Some workers are cheering President Barack Obama's call to raise the minimum wage to $10.10.
It's also a big political issue in Illinois. But critics say an increase could hurt some small-business owners.
Currently, the federal minimum wage is $7.25 an hour. For a worker supporting a family of two, that falls just below the poverty level. On Wednesday, the president set out to highlight his initiatives to fight income disparity.. And the governor is also calling for raising the minimum wage.
President Obama took his state of the union message directly to American workers Wednesday, stopping at a suburban Maryland Costco to push for an increase in the federal minimum wage. The big-box store pays its entry-level workers $11.50 an hour, more than $4 above the current wage.
it's a message echoed by Governor Pat Quinn in his State of the State address Wednesday in Springfield. Illinois already exceeds the federal minimum wage by a dollar. It's $8.25 an hour. Quinn wants to raise it to $10 an hour.
Paying close attention is Kenya Baker. The single mother of three works full time as a certified nursing assistant and supports her family on $9.25 an hour.

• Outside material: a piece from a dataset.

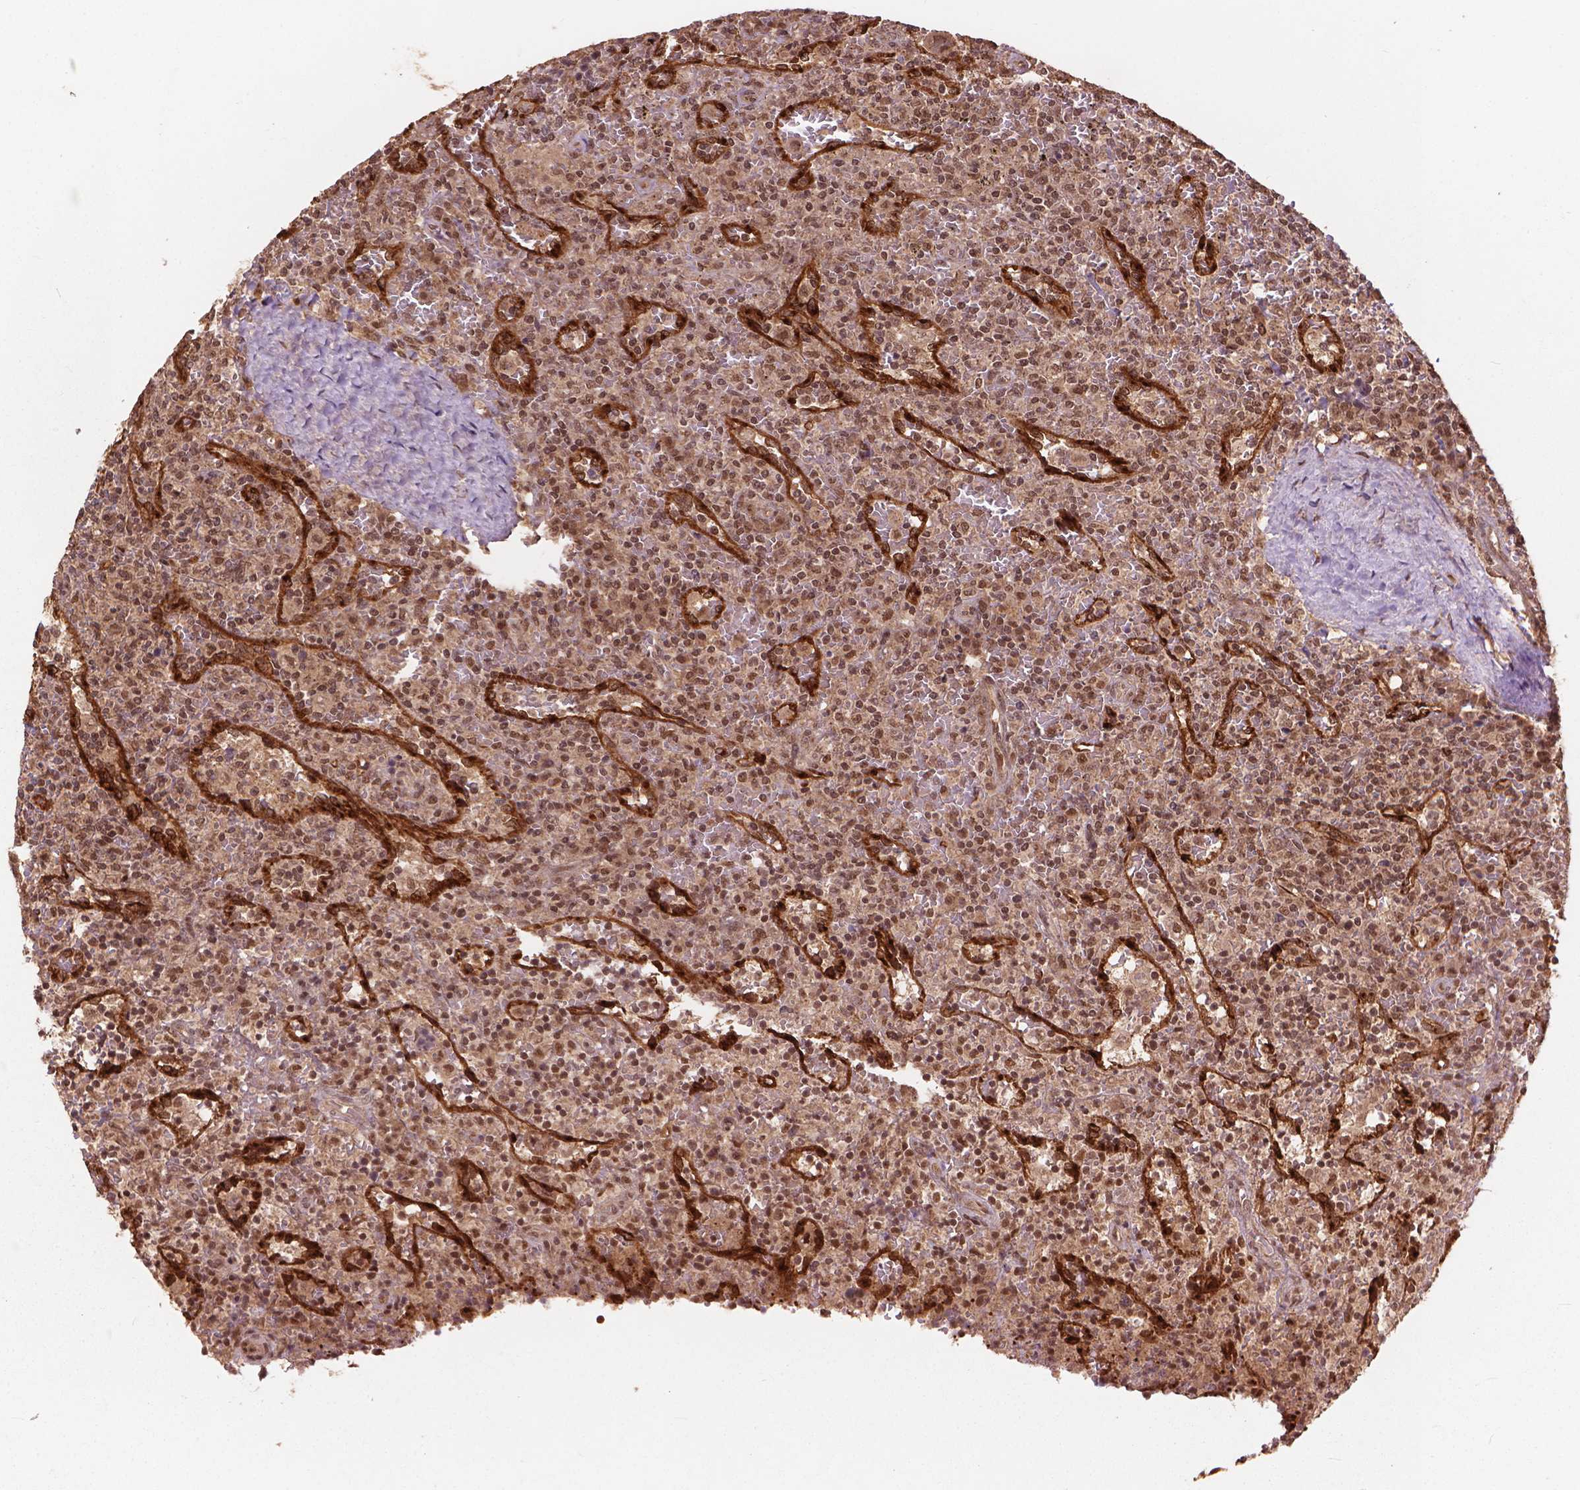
{"staining": {"intensity": "moderate", "quantity": ">75%", "location": "nuclear"}, "tissue": "lymphoma", "cell_type": "Tumor cells", "image_type": "cancer", "snomed": [{"axis": "morphology", "description": "Malignant lymphoma, non-Hodgkin's type, Low grade"}, {"axis": "topography", "description": "Spleen"}], "caption": "High-magnification brightfield microscopy of low-grade malignant lymphoma, non-Hodgkin's type stained with DAB (brown) and counterstained with hematoxylin (blue). tumor cells exhibit moderate nuclear expression is appreciated in approximately>75% of cells.", "gene": "SSU72", "patient": {"sex": "male", "age": 62}}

She says a wage increase could be a big financial boost.
"It would probably be, like, another $63 every two weeks on my check, which would be another bill that we can pay," she said.
Supporters say raising the minimum wage could mean workers would have more money to spend, which would help the economy. Opponents say it would dampen hiring or even spark layoffs. The Chicagoland Chamber of Commerce says while some of their members would like to pay higher wages, it would mean hardship for their businesses.
"It's the small and medium-size employers who are creating the jobs in our economy. It's always been that way, it will continue to be that way. You really can't ask them to do the same thing you would ask of a Costco," said Theresa Mintle, CCC.
The president signed an executive order lifting the minimum wage for workers with new federal contracts to $10.10 an hour. He urged Congress to do the same for Americans nationwide.